Setting Up Slack Alerts in Sentry

Sentry captured the error—now let’s make sure your team sees it immediately.

  1. Enable the Slack integration
  • In Sentry, open Settings ▸ Integrations and click Slack.
  • Authorise the workspace and pick a default channel.
  1. Create an alert rule

Sentry alert configuration

  • Go to Project ▸ Alerts ▸ New Alert Rule.
  • Filter: Environment = prod (optional).
  • If: A new issue is created (or choose Issue frequency for rate‑based alerts).
  • Then: Send a Slack notification → select the channel from step 1.
  • Click Save Rule.
  1. Test it locally
curl -v -X POST http://localhost:4000/trigger-error \
  -H "Content-Type: application/json" \
  -d '{"errorType": "database"}'

Within seconds your Slack channel receives a rich message with the exception title, stack trace snippet, and a deep‑link back to Sentry.

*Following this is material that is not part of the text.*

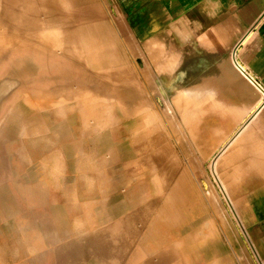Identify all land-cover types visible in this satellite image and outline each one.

Slack alert showing error title, status, and “View Issue” button

Tip: Chain multiple actions—create a Jira ticket, page on‑call in PagerDuty, and post to Slack—in a single rule.

Congratulations!

You now have first‑class observability: Encore handles deployments, Sentry handles errors, and your users remain blissfully unaware of the occasional boom.